Un pioniere (interpretato da Michele Placido e dal figlio Brenno) che realizzò il suo sogno di rendere i libri accessibili a tutti

Libri accessibili a tutti, per una cultura non elitaria: era il motto di un grande antesignano dell’editoria pop, il cui ritratto umano e professionale è soggetto della fiction «Arnoldo Mondadori – I libri per cambiare il mondo», in onda domani sera su Rai1. Novanta minuti per narrare la storia di un uomo semplice, ma tenace e determinato, con un indiscusso potenziale per l’imprenditoria, che si intreccia con quella del Paese. La regia è di Francesco Micciché e la produzione della palermitana Gloria Giorgianni con la sua Anele e Rai Fiction.

Una docu-fiction che alternando ricostruzione filmica, testimonianze illustri e preziosi materiali d’epoca porta nella vita di un grande sognatore che, partendo da un’infanzia povera a Ostiglia (era figlio di calzolaio), realizzò il suo obiettivo di vita. Sullo sfondo, un arco di tempo importante per la storia nazionale, che va dall’ultimo decennio dell’Ottocento agli anni della ricostruzione e del boom economico (quando nascono gli Oscar Mondadori), passando per il ventennio fascista e la Seconda Guerra Mondiale. Nei panni dell’editore Michele Placido, con il figlio Brenno in quelli di Mondadori da ragazzo e, ancora, Luca Morello nel ruolo di Arnoldo bambino.
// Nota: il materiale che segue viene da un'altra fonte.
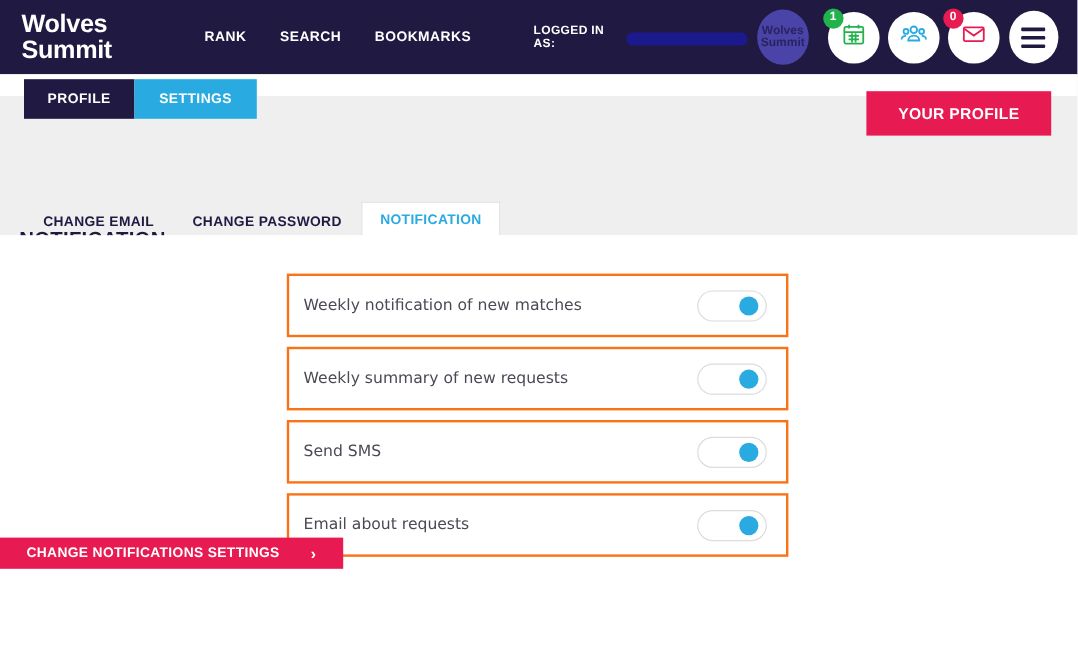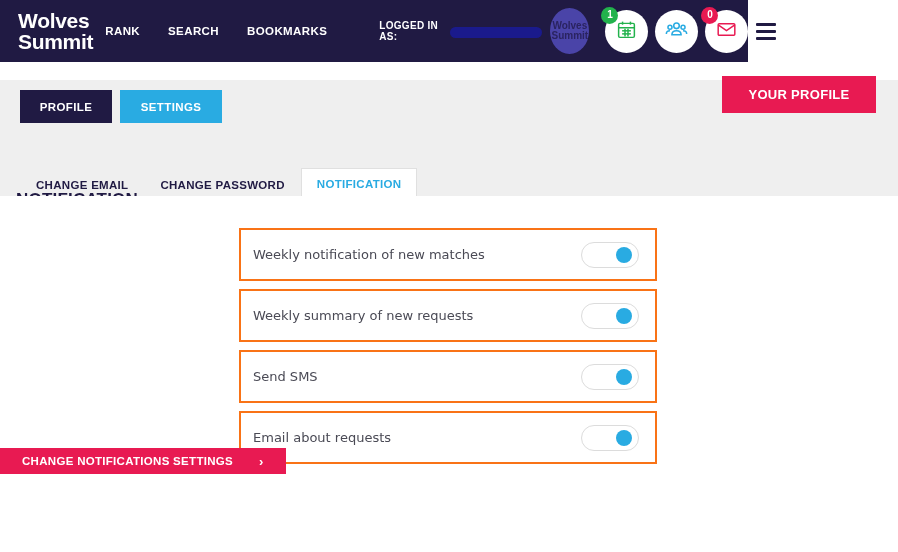--- a/index.html
+++ b/index.html
@@ -7,21 +7,21 @@
     width: 898px;
     height: 552px;
     background: #ffffff;
     font-family: "Liberation Sans", sans-serif;
     overflow: hidden;
   }
 
   
   .header {
     position: relative;
-    width: 748px;
+    width: 898px;
     height: 62px;
     background: #201A43;
     display: flex;
     align-items: center;
   }
   .logo {
     margin-left: 18px;
     color: #ffffff;
     font-size: 21px;
     font-weight: bold;
@@ -140,23 +140,22 @@
   
   .band {
     position: relative;
     width: 898px;
     height: 134px;
     background: #efefef;
   }
   .tabs-top {
     position: absolute;
     left: 20px;
-    top: 28px;
-    display: flex;
-    gap: 8px;
+    top: 4px;
+    display: flex;
   }
   .tab-top {
     width: 92px;
     height: 33px;
     display: flex;
     align-items: center;
     justify-content: center;
     color: #ffffff;
     font-size: 11.5px;
     font-weight: bold;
«La storia di Mondadori è un racconto esemplare – ha dichiarato in conferenza stampa Giorgianni – di un uomo che da un’infanzia difficile, non potendo continuare gli studi, si è reinventato una vita all’insegna della cultura, facendo imprenditoria culturale. Un messaggio importante in questo momento storico, in cui investire risorse umane e finanziarie nel mondo della cultura potrebbe rappresentare un importante vettore di crescita, perché la cultura può cambiare la società, come fece Mondadori portando i libri in edicola».
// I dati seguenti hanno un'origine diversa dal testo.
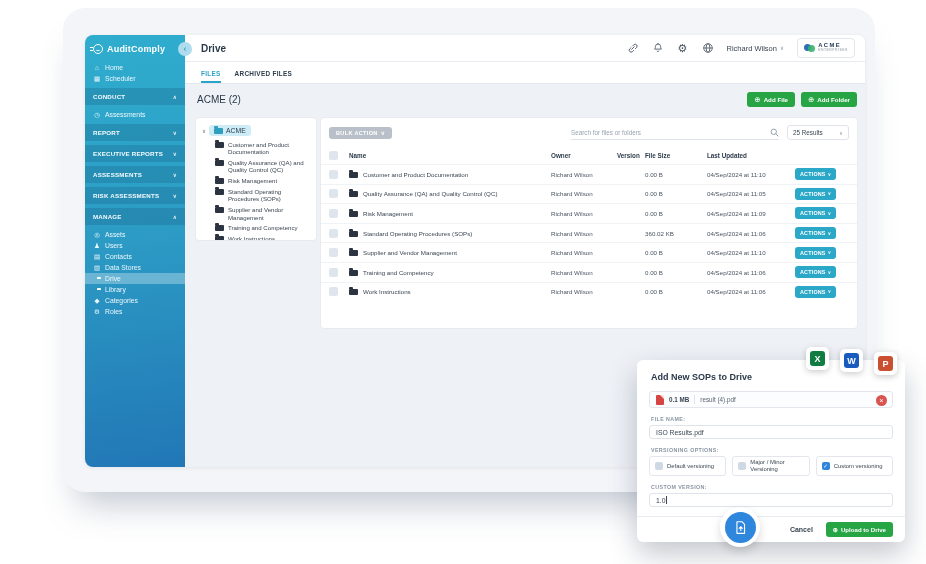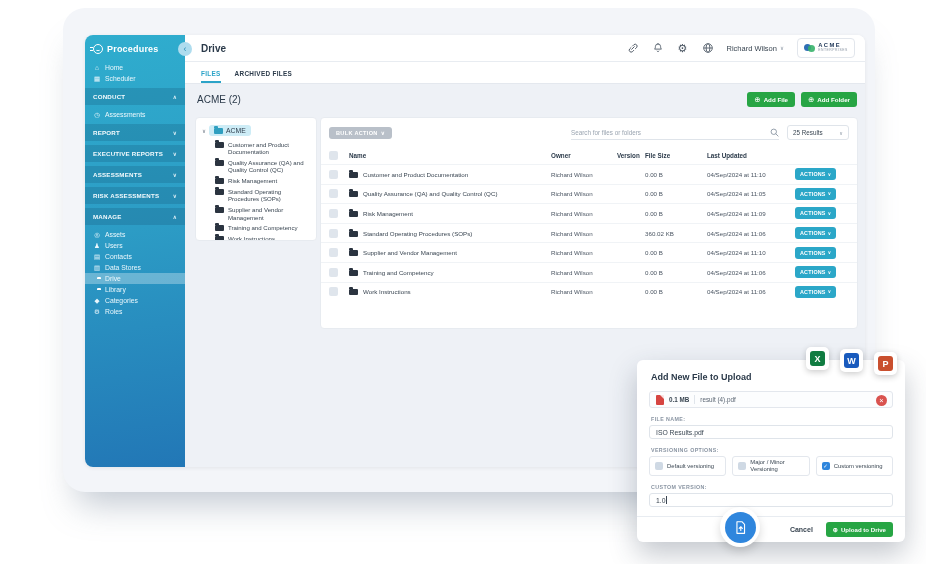--- a/index.html
+++ b/index.html
@@ -141,21 +141,21 @@
 <body>
 
 <div class="stage">
   <div class="backdrop"></div>
 
   <div class="window">
 
     <div class="sidebar">
       <div class="logo-row">
         <span class="logo-icon"></span>
-        <span>Procedures</span>
+        <span>AuditComply</span>
       </div>
       <div class="nav-item">
         <span class="ic">⌂</span>
         <span>Home</span>
       </div>
       <div class="nav-item">
         <span class="ic">▦</span>
         <span>Scheduler</span>
       </div>
 
@@ -486,21 +486,21 @@
         <span class="office-letter" style="background:#107c41">X</span>
       </span>
       <span class="office-tile">
         <span class="office-letter" style="background:#185abd">W</span>
       </span>
       <span class="office-tile">
         <span class="office-letter" style="background:#c94f2e">P</span>
       </span>
     </div>
 
-    <div class="modal-title">Add New File to Upload</div>
+    <div class="modal-title">Add New SOPs to Drive</div>
 
     <div class="file-chip">
       <span class="pdf-icon"></span>
       <span class="chip-size">0.1 MB</span>
       <span class="chip-divider"></span>
       <span class="chip-name">result (4).pdf</span>
       <span class="chip-remove">×</span>
     </div>
 
     <div class="form-label">FILE NAME:</div>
Anche Placido ribadisce la necessità di un nuovo Mondadori. «Vorrei che fosse qui – ha detto – . All’inizio non credevo di essere fisicamente all’altezza del ruolo, troppo poco somigliante. Ma poi ho compreso che sulla mia esperienza teatrale avrei potuto dare al ritratto uno spessore più umano, non farne una statua da museo delle cere, soprattutto in un format come la docufiction, in cui c’è tanto documentario».

«In mio padre rivedo le stesse origini umili di Mondadori – ha aggiunto il figlio Brenno – Entrambi sono riusciti a concretizzare i loro sogni. Vedo questo parallelismo e mio padre è un grande esempio per me». «Mondadori faceva cultura attraverso i libri, e riusciva a venderla – ha aggiunto Micciché – , ha ampliato gli orizzonti degli italiani e allo stesso tempo ha fatto sopravvivere la sua azienda. Con la docu-fiction tentiamo di fare lo stesso, ossia arrivare al grande pubblico facendo un’operazione culturale, con un genere di racconto televisivo che coniuga documentario e fiction, offrendo un ritratto più vero di grandi storie italiane già note».
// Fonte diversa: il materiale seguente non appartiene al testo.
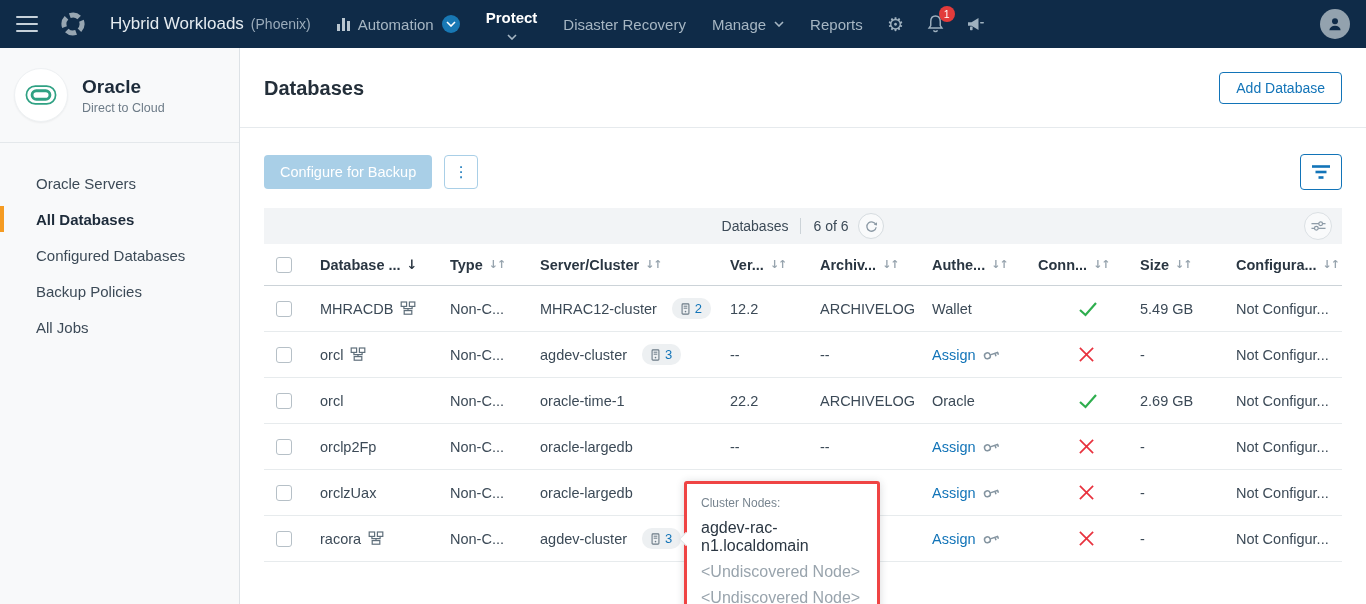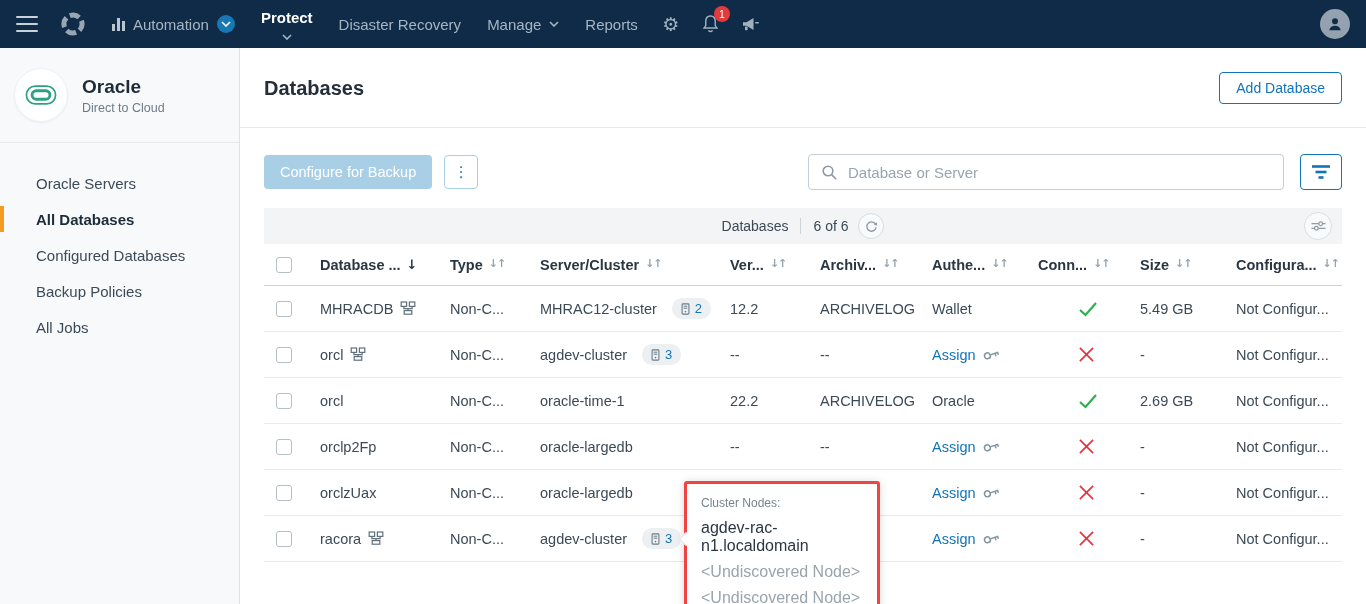--- a/index.html
+++ b/index.html
@@ -57,21 +57,21 @@
 
   .table-bar { margin:18px 24px 0 24px; height:36px; background:#f2f4f6; display:flex; align-items:center; justify-content:center; position:relative; font-size:14px; color:#3c4a57; }
   .tbar-sep { width:1px; height:16px; background:#ccd3d8; margin:0 12px; }
   .tbar-refresh { width:26px; height:26px; margin-left:10px; border:1px solid #d6dce0; border-radius:50%; background:#f9fafb; display:flex; align-items:center; justify-content:center; cursor:pointer; }
   .tbar-settings { position:absolute; right:10px; width:28px; height:28px; border:1px solid #dbe0e4; border-radius:50%; background:#f9fafb; display:flex; align-items:center; justify-content:center; cursor:pointer; }
 
   .grid-table { margin:0 24px; }
   .thead, .trow { display:grid; grid-template-columns:40px 130px 90px 190px 90px 112px 106px 102px 96px 1fr; align-items:center; }
   .thead { height:42px; border-bottom:1px solid #ccd3d8; }
   .trow { height:46px; border-bottom:1px solid #e7ebed; font-size:14.5px; color:#3c4a57; }
-  .th { display:flex; gap:6px; padding-left:16px; font-size:14.5px; font-weight:700; color:#2a3642; white-space:nowrap; overflow:hidden; }
+  .th { display:flex; align-items:center; gap:6px; padding-left:16px; font-size:14.5px; font-weight:700; color:#2a3642; white-space:nowrap; overflow:hidden; }
   .cell { display:flex; align-items:center; gap:7px; padding-left:16px; white-space:nowrap; overflow:hidden; }
   .cbx { width:16px; height:16px; margin-left:12px; border:1px solid #b6c0c7; border-radius:3px; background:#fff; cursor:pointer; flex-shrink:0; }
   .sort-pair { font-family:"DejaVu Sans",sans-serif; font-size:11px; color:#97a4ae; letter-spacing:-1px; }
   .sort-desc { font-family:"DejaVu Sans",sans-serif; font-size:13px; font-weight:700; color:#2a3642; }
   .db-pill { display:inline-flex; align-items:center; gap:5px; background:#edf0f2; border-radius:10px; padding:3px 9px; margin-left:8px; font-size:13px; color:#1274b8; }
   .link { color:#1274b8; cursor:pointer; text-decoration:none; }
   .conn-ico { margin-left:40px; display:flex; align-items:center; }
 
   
   .tooltip { position:absolute; left:684px; top:481px; width:196px; background:#fff; border:3px solid #ef4444; border-radius:3px; box-shadow:0 1px 8px rgba(31,45,58,.18); padding:12px 14px; z-index:50; }
@@ -87,20 +87,24 @@
 <header class="topbar">
   <div class="hamburger">
       <span></span>
       <span></span>
       <span></span>
     </div>
   <div class="logo">
     <svg width="26" height="26" viewBox="0 0 26 26">
         <circle cx="13" cy="13" r="9" fill="none" stroke="#97a6b2" stroke-width="5" stroke-dasharray="10 4" transform="rotate(-20 13 13)"></circle>
       </svg>
+  </div>
+  <div class="brand">
+    <span class="brand-title">Hybrid Workloads</span>
+    <span class="brand-org">(Phoenix)</span>
   </div>
   <nav class="topnav">
     <div class="nav-item">
       <span class="nav-ico">
           <i style="height:7px"></i>
           <i style="height:13px"></i>
           <i style="height:10px"></i>
         </span>
       <span>Automation</span>
       <span class="badge-chev">
@@ -196,27 +200,20 @@
       <button class="btn-outline">Add Database</button>
     </div>
     <div class="head-divider"></div>
 
     <div class="toolbar">
       <button class="btn-disabled">Configure for Backup</button>
       <button class="btn-more">
           <span>⋮</span>
         </button>
       <div class="toolbar-spacer"></div>
-      <div class="search-box">
-        <svg width="17" height="17" viewBox="0 0 17 17">
-            <circle cx="7" cy="7" r="4.8" fill="none" stroke="#8b99a5" stroke-width="1.6"></circle>
-            <line x1="10.6" y1="10.6" x2="15.2" y2="15.2" stroke="#8b99a5" stroke-width="1.6"></line>
-          </svg>
-        <input type="text" placeholder="Database or Server" style="">
-      </div>
       <button class="btn-filter">
         <svg width="20" height="16" viewBox="0 0 20 16">
             <line x1="1" y1="2.5" x2="19" y2="2.5" stroke="#1274b8" stroke-width="2.6"></line>
             <line x1="4.5" y1="8" x2="15.5" y2="8" stroke="#1274b8" stroke-width="2.6"></line>
             <line x1="7.5" y1="13.5" x2="12.5" y2="13.5" stroke="#1274b8" stroke-width="2.6"></line>
           </svg>
       </button>
     </div>
 
     <div class="table-bar">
«Una grande prova d’attore per Placido, non mimetica ma autentica che racconta l’uomo anche nelle sue complessità», ha sottolineato da remoto Luca Formenton, Presidente della Fondazione Arnoldo e Alberto Mondadori, che ha collaborato al progetto e nella fiction partecipa al racconto della vita del nonno assieme a Gian Arturo Ferrari (ex direttore della casa editrice), Gianrico Carofiglio (scrittore), Ginevra Bompiani (editrice), Pierluigi Battista (giornalista), Marino Sinibaldi (critico letterario), Ferruccio Parazzoli (ex capo ufficio stampa della Mondadori) e Roberta Mondadori, nipote dell’editore, figlia del fratello Bruno. «La storia di mio nonno è una vicenda tipicamente novecentesca – ha continuato – che insegna agli spettatori di oggi il valore del libro, e identifica con la nascita degli Oscar Mondadori il punto d’arrivo della sua filosofia editoriale».

Girata fra Roma, il Lago Maggiore e Torino, la docufiction vede nel cast anche Valeria Cavalli nei panni della moglie Andreina Monicelli e Flavio Parenti e Stefano Skalkotos in quelli dei figli Alberto e Giorgio.